* Work instructions:
Each record that follows is to be reproduced character for character, pictures excepted.

BEGIN Given data

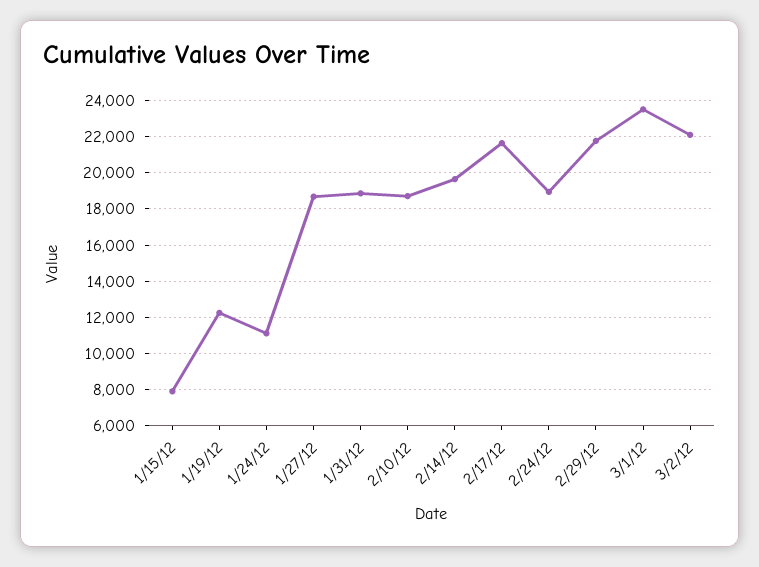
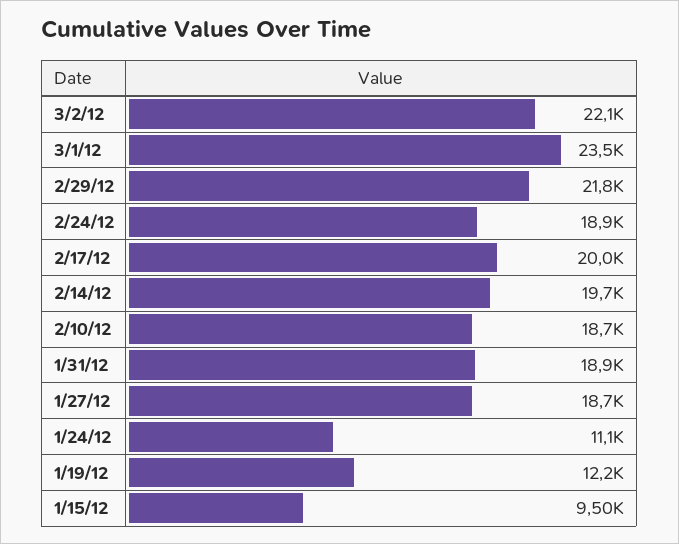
  {
-   "1/15/12": 8000,
+   "1/15/12": 9500,
    "1/19/12": 12200,
    "1/24/12": 11100,
    "1/27/12": 18700,
    "1/31/12": 18900,
    "2/10/12": 18700,
    "2/14/12": 19700,
-   "2/17/12": 21500,
+   "2/17/12": 20000,
    "2/24/12": 18900,
    "2/29/12": 21800,
    "3/1/12": 23500,
    "3/2/12": 22100
  }

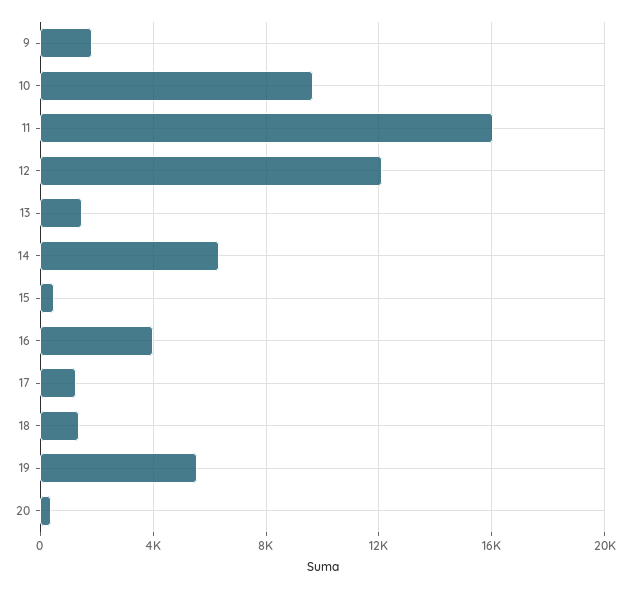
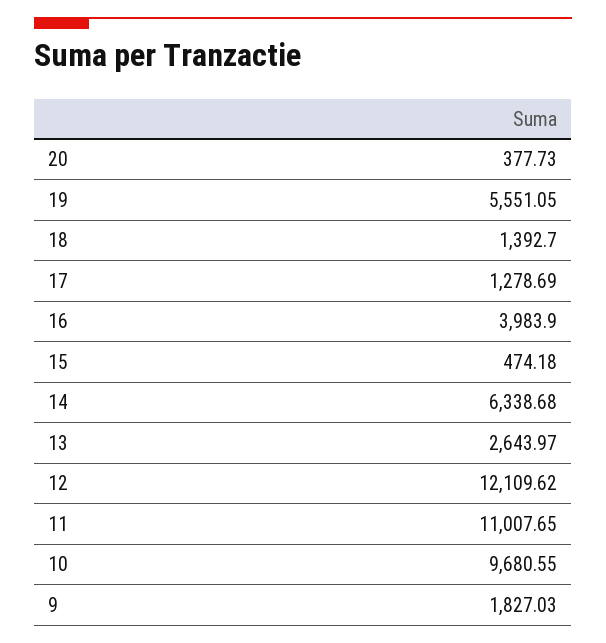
  {
    "9": 1827.03,
    "10": 9680.55,
-   "11": 16000,
+   "11": 11007.65,
    "12": 12109.62,
-   "13": 1500,
+   "13": 2643.97,
    "14": 6338.68,
    "15": 474.18,
    "16": 3983.9,
    "17": 1278.69,
    "18": 1392.7,
    "19": 5551.05,
    "20": 377.73
  }

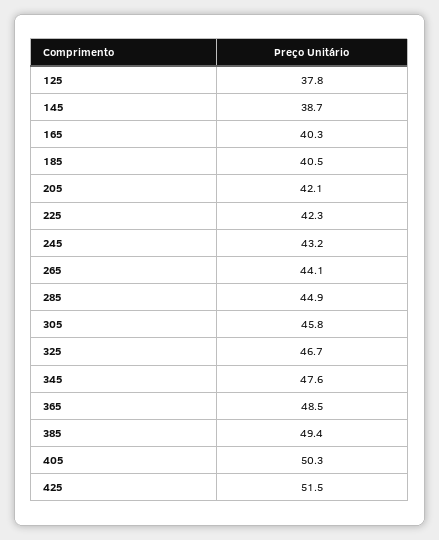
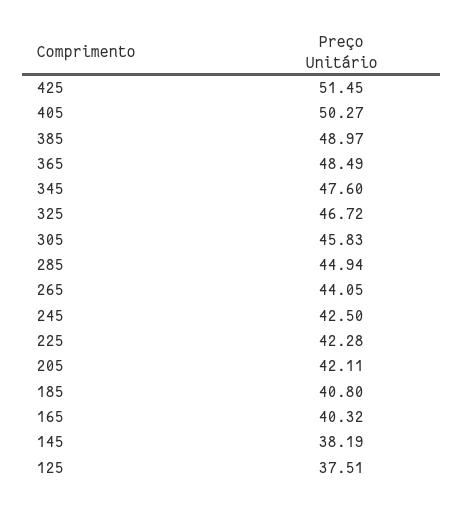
  {
-   "125": 37.8,
+   "125": 37.51,
-   "145": 38.7,
+   "145": 38.19,
    "165": 40.32,
-   "185": 40.5,
+   "185": 40.8,
    "205": 42.11,
    "225": 42.28,
-   "245": 43.2,
+   "245": 42.5,
    "265": 44.05,
    "285": 44.94,
    "305": 45.83,
    "325": 46.72,
    "345": 47.6,
    "365": 48.49,
-   "385": 49.4,
+   "385": 48.97,
    "405": 50.27,
    "425": 51.45
  }

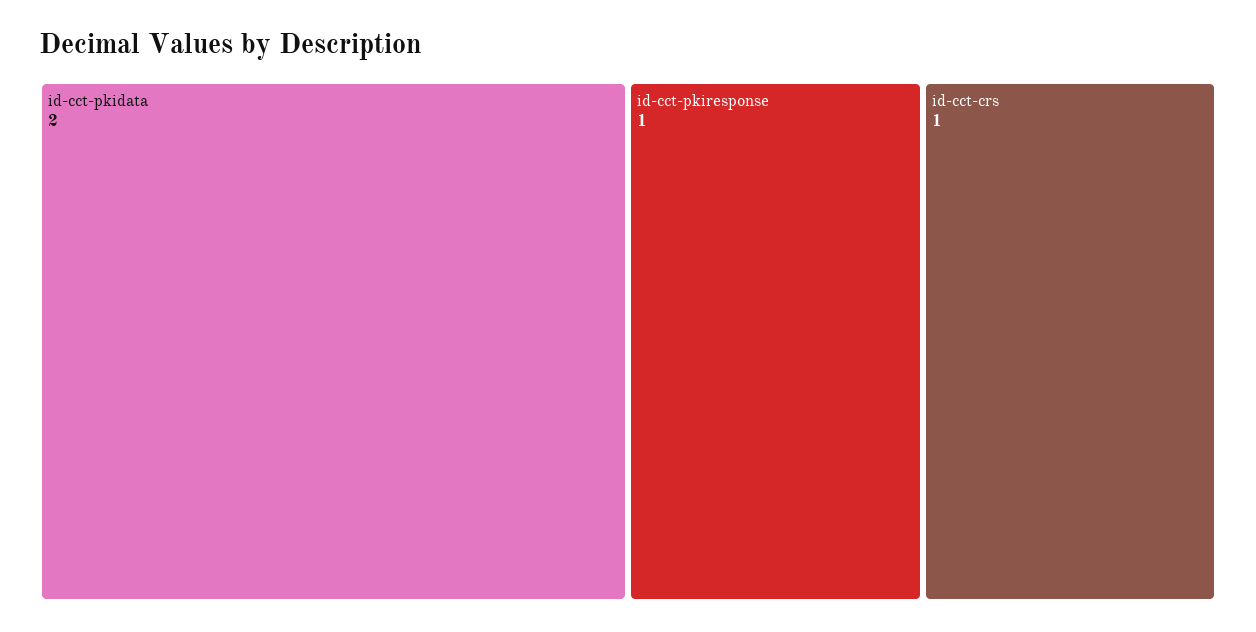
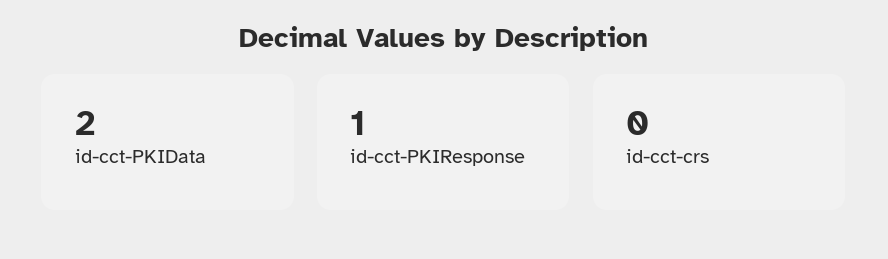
  {
    "id-cct-pkidata": 2,
    "id-cct-pkiresponse": 1,
-   "id-cct-crs": 1
+   "id-cct-crs": 0
  }

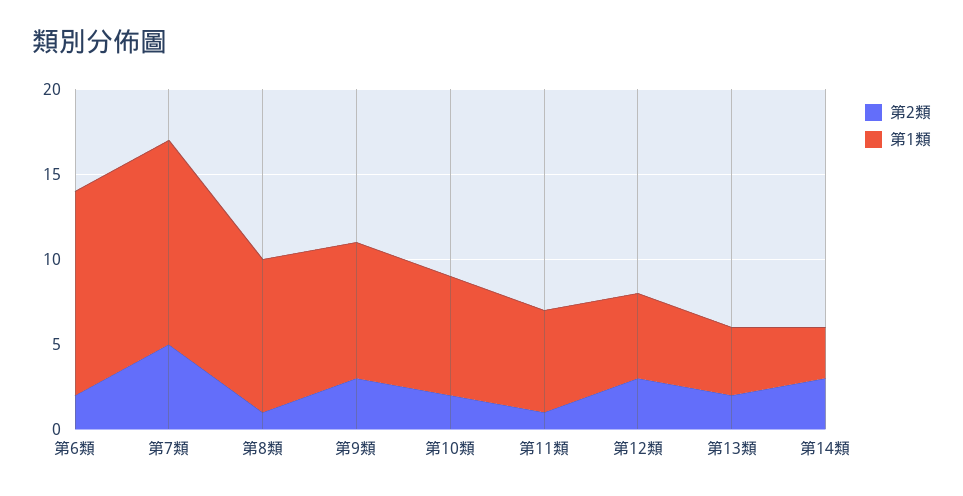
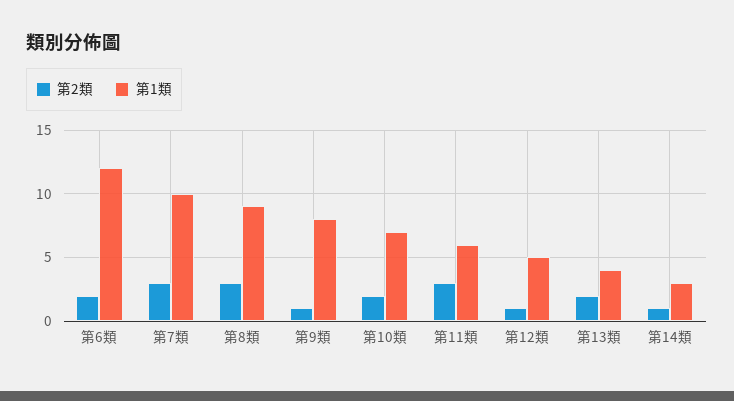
  {
    "第2類": {
      "第6類": 2,
-     "第7類": 5,
+     "第7類": 3,
-     "第8類": 1,
+     "第8類": 3,
-     "第9類": 3,
+     "第9類": 1,
      "第10類": 2,
-     "第11類": 1,
+     "第11類": 3,
-     "第12類": 3,
+     "第12類": 1,
      "第13類": 2,
-     "第14類": 3
+     "第14類": 1
    },
    "第1類": {
      "第6類": 12,
-     "第7類": 12,
+     "第7類": 10,
      "第8類": 9,
      "第9類": 8,
      "第10類": 7,
      "第11類": 6,
      "第12類": 5,
      "第13類": 4,
      "第14類": 3
    }
  }

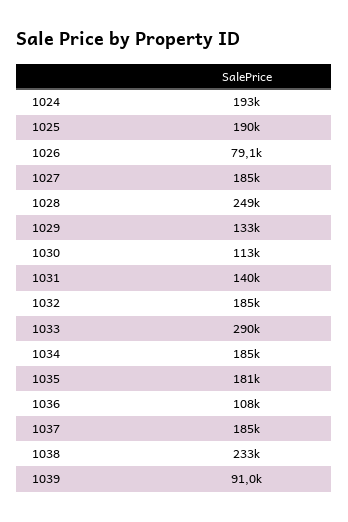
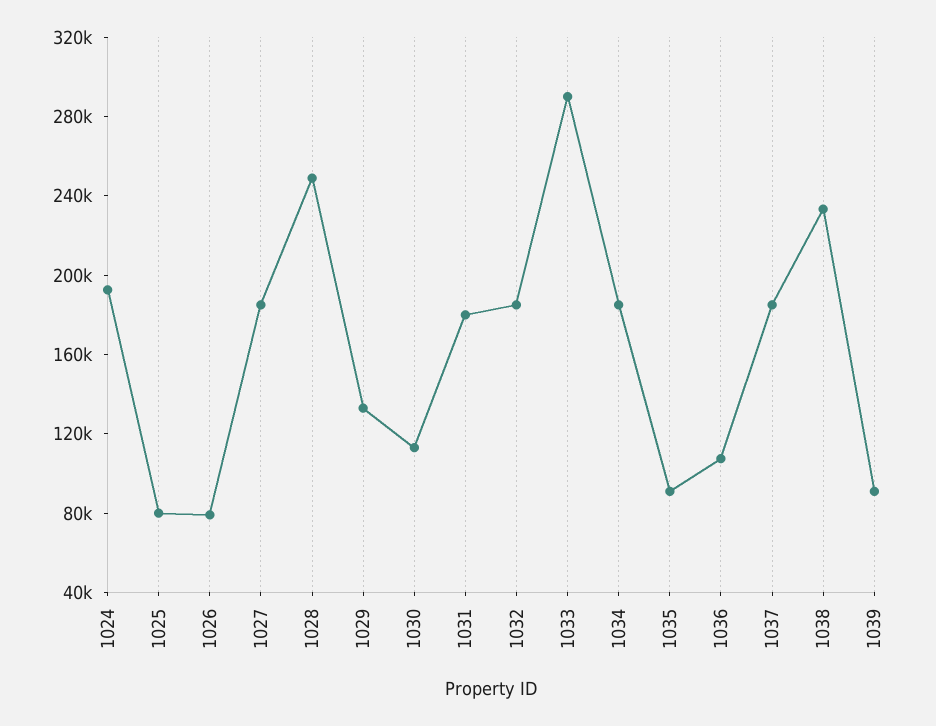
  {
    "1024": 193000,
-   "1025": 190000,
+   "1025": 80000,
    "1026": 79100,
    "1027": 185000,
    "1028": 249000,
    "1029": 133000,
    "1030": 113000,
-   "1031": 140000,
+   "1031": 180000,
    "1032": 185000,
    "1033": 290000,
    "1034": 185000,
-   "1035": 181000,
+   "1035": 90000,
    "1036": 108000,
    "1037": 185000,
    "1038": 233000,
    "1039": 91000
  }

END Given data

* Exercise response:
  {
-   "1/15/12": 8000,
+   "1/15/12": 9500,
    "1/19/12": 12200,
    "1/24/12": 11100,
    "1/27/12": 18700,
    "1/31/12": 18900,
    "2/10/12": 18700,
    "2/14/12": 19700,
-   "2/17/12": 21500,
+   "2/17/12": 20000,
    "2/24/12": 18900,
    "2/29/12": 21800,
    "3/1/12": 23500,
    "3/2/12": 22100
  }

  {
    "9": 1827.03,
    "10": 9680.55,
-   "11": 16000,
+   "11": 11007.65,
    "12": 12109.62,
-   "13": 1500,
+   "13": 2643.97,
    "14": 6338.68,
    "15": 474.18,
    "16": 3983.9,
    "17": 1278.69,
    "18": 1392.7,
    "19": 5551.05,
    "20": 377.73
  }

  {
-   "125": 37.8,
+   "125": 37.51,
-   "145": 38.7,
+   "145": 38.19,
    "165": 40.32,
-   "185": 40.5,
+   "185": 40.8,
    "205": 42.11,
    "225": 42.28,
-   "245": 43.2,
+   "245": 42.5,
    "265": 44.05,
    "285": 44.94,
    "305": 45.83,
    "325": 46.72,
    "345": 47.6,
    "365": 48.49,
-   "385": 49.4,
+   "385": 48.97,
    "405": 50.27,
    "425": 51.45
  }

  {
    "id-cct-pkidata": 2,
    "id-cct-pkiresponse": 1,
-   "id-cct-crs": 1
+   "id-cct-crs": 0
  }

  {
    "第2類": {
      "第6類": 2,
-     "第7類": 5,
+     "第7類": 3,
-     "第8類": 1,
+     "第8類": 3,
-     "第9類": 3,
+     "第9類": 1,
      "第10類": 2,
-     "第11類": 1,
+     "第11類": 3,
-     "第12類": 3,
+     "第12類": 1,
      "第13類": 2,
-     "第14類": 3
+     "第14類": 1
    },
    "第1類": {
      "第6類": 12,
-     "第7類": 12,
+     "第7類": 10,
      "第8類": 9,
      "第9類": 8,
      "第10類": 7,
      "第11類": 6,
      "第12類": 5,
      "第13類": 4,
      "第14類": 3
    }
  }

  {
    "1024": 193000,
-   "1025": 190000,
+   "1025": 80000,
    "1026": 79100,
    "1027": 185000,
    "1028": 249000,
    "1029": 133000,
    "1030": 113000,
-   "1031": 140000,
+   "1031": 180000,
    "1032": 185000,
    "1033": 290000,
    "1034": 185000,
-   "1035": 181000,
+   "1035": 90000,
    "1036": 108000,
    "1037": 185000,
    "1038": 233000,
    "1039": 91000
  }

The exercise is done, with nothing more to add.